It's not exactly the Brooklyn Bridge, but Frank Dupuy's two-lane, 640-foot span across the Rio Grande from Presidio, Texas to Ojinaga, Mexico really is for sale. Dupuy, 65, says that he grosses $150,000 a year from the thoroughfare. A potential buyer, though, could snap up Frank's two-thirds interest in the bridge (the rest belongs to Mexico) for a paltry $250,000. Dupuy will even throw in his six-room house and 35 acres to sweeten the deal, which makes it sound like the biggest bargain since the island on the west end of the Brooklyn Bridge traded for $24. But there are no takers. The reason is that Presidio County threatens to build a $1.5 million bridge 1,000 yards upstream, leaving the Dupuy family patrimony high and driverless.
The bridge has been a way of life for the Dupuys since 1926 when Frank's father, H.E., built a one-lane span for $60,000 and charged an 8¢ toll (the current rate is 60¢). In 1932 a flood severely damaged the structure, but H.E. soon replaced it. Though the Depression crimped business, local lore insists that the family has accrued millions from the tolls. Frank denies that, but there isn't another bridge on the 500-mile stretch of river between El Paso and Laredo, so the 5,000 people living in Presidio County have no alternative route. For 30 years politicians have called for a public span, and in 1958 one outspoken advocate was threatened physically by H.E., an irascible former oil-field roughneck. "I'll shut that little s.o.b. up," Dupuy announced, heading for a showdown. The terrified politician shot H.E. from 200 feet as he drove down a Presidio highway. Dupuy died from the rifle bullet, and the killer was acquitted on the grounds of self-defense. Frank inherited the bridge.

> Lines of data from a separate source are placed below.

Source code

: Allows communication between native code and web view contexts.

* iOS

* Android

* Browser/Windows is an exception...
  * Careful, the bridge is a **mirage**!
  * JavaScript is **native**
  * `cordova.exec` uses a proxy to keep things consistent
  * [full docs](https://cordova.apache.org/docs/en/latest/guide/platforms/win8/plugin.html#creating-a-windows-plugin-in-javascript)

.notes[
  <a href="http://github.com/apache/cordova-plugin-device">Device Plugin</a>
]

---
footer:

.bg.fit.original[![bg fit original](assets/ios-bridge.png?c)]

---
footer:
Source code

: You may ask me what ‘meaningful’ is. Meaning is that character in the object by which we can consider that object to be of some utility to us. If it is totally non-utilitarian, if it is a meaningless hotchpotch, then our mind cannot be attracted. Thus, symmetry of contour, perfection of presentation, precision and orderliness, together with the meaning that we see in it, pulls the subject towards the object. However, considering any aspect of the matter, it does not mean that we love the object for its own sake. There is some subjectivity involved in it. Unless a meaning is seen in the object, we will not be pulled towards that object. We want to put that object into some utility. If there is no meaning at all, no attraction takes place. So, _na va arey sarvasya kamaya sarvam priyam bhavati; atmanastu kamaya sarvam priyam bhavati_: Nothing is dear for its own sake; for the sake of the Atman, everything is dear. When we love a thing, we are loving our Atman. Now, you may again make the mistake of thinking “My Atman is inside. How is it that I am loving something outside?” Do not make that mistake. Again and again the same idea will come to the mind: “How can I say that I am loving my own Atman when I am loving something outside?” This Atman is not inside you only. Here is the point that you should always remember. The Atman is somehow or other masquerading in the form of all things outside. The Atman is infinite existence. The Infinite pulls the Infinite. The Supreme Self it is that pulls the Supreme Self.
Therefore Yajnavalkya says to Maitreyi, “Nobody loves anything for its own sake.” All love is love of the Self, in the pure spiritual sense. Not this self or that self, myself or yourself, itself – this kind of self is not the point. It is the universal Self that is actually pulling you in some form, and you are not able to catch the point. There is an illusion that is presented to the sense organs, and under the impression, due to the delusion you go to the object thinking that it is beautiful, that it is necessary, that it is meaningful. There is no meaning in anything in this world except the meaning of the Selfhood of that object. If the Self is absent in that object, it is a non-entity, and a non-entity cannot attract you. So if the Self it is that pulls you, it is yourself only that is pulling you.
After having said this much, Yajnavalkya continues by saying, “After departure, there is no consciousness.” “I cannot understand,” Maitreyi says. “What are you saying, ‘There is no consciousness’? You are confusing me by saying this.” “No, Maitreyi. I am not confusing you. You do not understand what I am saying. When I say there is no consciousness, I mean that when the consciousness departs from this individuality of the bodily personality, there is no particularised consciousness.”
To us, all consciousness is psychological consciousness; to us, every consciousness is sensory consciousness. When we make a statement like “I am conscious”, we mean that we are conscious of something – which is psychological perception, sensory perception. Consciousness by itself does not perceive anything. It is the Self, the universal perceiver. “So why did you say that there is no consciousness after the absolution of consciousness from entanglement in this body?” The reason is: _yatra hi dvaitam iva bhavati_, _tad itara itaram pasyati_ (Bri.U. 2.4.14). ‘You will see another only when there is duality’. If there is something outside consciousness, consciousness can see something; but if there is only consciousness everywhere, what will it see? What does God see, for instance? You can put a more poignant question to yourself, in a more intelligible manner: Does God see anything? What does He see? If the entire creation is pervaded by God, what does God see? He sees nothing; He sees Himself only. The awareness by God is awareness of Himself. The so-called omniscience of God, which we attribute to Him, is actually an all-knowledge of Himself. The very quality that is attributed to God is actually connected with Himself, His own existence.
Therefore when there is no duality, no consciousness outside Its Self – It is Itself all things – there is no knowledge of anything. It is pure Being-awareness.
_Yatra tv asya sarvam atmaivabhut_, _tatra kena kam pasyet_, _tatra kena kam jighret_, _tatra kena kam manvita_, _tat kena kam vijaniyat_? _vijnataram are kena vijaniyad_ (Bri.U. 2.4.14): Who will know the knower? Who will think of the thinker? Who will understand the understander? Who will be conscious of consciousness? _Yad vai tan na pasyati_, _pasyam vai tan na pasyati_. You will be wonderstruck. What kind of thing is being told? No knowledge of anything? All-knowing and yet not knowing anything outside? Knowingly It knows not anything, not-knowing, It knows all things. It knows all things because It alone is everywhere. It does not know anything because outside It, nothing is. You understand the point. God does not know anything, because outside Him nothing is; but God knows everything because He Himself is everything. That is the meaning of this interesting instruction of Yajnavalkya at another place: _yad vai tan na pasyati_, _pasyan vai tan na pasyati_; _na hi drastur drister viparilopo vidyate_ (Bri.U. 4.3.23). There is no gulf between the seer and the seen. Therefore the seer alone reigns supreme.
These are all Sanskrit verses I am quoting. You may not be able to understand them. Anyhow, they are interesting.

He has run it ever since and means to fight—in court—to keep it going. The law and bureaucracy are on his side for the moment. Environmental impact studies are required, and it will be at least two years before construction could start. But Frank is already considering his retirement. He talks of moving to the West Texas hill country. "It's pretty and green there," says Dupuy, "and I could play dominoes with the old folks in the courthouse square."